In early 2020, demand for gold dropped sharply. Jewellery demand went down 39 per cent year over year globally in the first quarter and industrial demand fell, as well. Consumer demand was affected by everything from the COVID-caused closures of stores to crimps in the supply chain, hampering online orders.
By the beginning of 2021 the picture changed, though. Worldwide demand for gold jewelry jumped by 52 per cent year over year and gold for technology went up by 11 per cent at the same time.
What’s next for gold?
What is to come? It depends on how the recovery proceeds, the World Gold Council says in its Gold Market Commentary of June 7.
“Gold’s direction is likely to continue to be driven by two competing forces. On one hand, accommodative monetary policy will keep the opportunity cost of holding gold low,” the council says. This means that if inflation festers, gold will be more attractive.
“On the other hand, higher inflation would ultimately lead to tightening monetary policy, lowering gold’s appeal when compared to other, yield-bearing assets. The key will be whether inflation is just a transitory effect or whether global fiscal stimuli and ballooning deficits result in more structural inflation, for which investors may not be fully prepared.”

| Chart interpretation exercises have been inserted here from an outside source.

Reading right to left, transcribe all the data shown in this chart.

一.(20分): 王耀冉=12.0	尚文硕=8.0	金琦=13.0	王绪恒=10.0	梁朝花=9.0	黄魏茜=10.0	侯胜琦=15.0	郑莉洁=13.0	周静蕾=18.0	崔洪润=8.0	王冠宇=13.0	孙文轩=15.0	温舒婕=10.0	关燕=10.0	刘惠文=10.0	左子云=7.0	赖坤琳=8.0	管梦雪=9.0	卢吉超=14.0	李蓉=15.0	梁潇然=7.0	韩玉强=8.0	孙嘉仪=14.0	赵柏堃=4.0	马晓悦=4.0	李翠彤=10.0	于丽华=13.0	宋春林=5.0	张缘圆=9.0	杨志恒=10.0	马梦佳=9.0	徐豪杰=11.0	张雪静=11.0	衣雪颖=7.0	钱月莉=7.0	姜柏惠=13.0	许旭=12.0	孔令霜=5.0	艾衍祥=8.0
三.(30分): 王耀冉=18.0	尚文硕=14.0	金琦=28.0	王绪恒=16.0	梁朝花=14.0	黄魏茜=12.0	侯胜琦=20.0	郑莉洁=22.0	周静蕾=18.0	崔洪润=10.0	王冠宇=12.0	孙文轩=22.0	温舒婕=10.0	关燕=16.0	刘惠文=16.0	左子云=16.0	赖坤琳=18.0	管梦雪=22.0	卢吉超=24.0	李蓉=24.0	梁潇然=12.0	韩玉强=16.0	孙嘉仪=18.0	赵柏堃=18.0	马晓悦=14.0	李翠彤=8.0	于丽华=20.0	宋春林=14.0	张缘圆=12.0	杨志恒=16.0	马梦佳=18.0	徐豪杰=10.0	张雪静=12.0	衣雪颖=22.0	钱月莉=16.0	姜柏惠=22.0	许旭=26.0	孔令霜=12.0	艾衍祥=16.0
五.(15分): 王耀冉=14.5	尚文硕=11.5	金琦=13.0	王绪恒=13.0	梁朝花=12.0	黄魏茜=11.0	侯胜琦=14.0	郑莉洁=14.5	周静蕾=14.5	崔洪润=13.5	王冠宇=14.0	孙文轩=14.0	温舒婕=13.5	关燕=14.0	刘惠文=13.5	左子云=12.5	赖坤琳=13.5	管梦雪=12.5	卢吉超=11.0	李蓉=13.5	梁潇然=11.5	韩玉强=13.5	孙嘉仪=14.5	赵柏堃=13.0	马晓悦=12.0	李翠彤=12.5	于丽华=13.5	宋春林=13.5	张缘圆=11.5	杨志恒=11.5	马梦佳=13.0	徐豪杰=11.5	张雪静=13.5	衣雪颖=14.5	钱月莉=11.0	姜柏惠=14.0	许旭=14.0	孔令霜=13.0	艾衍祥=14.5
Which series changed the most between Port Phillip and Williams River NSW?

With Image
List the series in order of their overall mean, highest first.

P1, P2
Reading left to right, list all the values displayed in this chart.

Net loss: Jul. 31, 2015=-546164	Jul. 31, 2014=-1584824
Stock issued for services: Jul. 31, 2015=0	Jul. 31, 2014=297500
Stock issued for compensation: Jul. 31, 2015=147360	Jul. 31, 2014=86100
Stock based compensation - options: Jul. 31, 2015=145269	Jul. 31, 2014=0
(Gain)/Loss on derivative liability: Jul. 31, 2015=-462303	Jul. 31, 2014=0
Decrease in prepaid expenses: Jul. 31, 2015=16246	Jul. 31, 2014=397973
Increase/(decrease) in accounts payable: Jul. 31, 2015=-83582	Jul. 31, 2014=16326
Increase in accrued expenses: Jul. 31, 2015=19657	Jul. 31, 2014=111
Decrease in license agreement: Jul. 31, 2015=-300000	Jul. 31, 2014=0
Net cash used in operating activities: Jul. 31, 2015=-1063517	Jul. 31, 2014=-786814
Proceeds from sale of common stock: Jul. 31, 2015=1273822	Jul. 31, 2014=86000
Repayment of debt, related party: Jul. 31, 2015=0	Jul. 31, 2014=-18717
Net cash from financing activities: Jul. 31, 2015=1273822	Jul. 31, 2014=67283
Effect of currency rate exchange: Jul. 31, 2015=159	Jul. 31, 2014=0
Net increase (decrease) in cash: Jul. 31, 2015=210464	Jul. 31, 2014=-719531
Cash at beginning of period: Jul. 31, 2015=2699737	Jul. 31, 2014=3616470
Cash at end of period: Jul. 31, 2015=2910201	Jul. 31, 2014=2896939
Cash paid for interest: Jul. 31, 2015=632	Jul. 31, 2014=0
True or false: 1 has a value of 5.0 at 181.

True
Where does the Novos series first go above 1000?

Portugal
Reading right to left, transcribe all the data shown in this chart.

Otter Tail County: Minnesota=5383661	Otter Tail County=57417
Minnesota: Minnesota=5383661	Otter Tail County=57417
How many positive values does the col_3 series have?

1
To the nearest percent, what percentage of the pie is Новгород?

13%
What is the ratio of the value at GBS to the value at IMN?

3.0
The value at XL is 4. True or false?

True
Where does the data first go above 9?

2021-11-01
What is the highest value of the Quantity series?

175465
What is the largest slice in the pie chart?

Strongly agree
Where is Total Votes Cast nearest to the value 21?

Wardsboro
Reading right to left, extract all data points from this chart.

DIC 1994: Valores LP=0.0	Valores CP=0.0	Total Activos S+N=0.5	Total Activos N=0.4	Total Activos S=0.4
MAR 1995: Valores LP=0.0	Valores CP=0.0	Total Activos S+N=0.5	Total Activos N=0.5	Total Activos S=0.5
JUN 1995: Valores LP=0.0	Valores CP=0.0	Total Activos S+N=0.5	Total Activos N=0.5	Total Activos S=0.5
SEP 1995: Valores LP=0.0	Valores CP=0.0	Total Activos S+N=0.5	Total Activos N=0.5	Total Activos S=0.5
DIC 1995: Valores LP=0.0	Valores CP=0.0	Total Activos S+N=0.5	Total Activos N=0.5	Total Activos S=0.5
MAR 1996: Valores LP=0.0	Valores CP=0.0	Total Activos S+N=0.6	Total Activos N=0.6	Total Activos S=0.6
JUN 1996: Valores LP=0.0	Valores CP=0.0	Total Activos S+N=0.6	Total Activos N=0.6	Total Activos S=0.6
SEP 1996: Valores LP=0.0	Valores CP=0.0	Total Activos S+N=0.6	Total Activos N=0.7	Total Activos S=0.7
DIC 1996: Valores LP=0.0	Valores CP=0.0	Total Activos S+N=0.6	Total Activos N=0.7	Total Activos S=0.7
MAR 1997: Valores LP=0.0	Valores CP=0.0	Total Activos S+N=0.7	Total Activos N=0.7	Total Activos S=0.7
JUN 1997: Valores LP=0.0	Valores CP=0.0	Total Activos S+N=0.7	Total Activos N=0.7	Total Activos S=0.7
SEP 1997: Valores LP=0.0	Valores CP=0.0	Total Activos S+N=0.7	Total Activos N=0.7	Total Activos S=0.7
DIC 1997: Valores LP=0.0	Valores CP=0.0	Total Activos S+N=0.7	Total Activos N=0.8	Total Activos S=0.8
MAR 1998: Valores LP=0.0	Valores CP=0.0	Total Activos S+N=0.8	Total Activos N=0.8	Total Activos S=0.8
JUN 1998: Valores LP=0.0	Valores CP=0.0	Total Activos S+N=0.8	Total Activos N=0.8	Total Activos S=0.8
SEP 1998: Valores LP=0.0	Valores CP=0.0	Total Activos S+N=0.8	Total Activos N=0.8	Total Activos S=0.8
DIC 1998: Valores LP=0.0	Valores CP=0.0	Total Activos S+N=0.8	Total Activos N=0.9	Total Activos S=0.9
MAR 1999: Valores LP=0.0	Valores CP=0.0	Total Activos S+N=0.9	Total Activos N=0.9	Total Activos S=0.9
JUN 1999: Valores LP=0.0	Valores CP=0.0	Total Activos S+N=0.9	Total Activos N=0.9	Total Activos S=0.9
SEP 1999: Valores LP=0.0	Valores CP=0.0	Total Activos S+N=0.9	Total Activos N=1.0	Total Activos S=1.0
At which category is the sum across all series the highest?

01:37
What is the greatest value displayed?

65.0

Last August, RBC Wealth Management predicted high gold prices if the pandemic were to linger indefinitely, and they rose as lockdowns persisted and virus variants appeared.
But the council also speculated, “what if things suddenly get much better?” For example, what if there were to be “a vaccine narrative” with billions of people getting jabbed and COVID rates going down?
This year, “I would lean on the side of optimism,” BMO’s Dorfman says.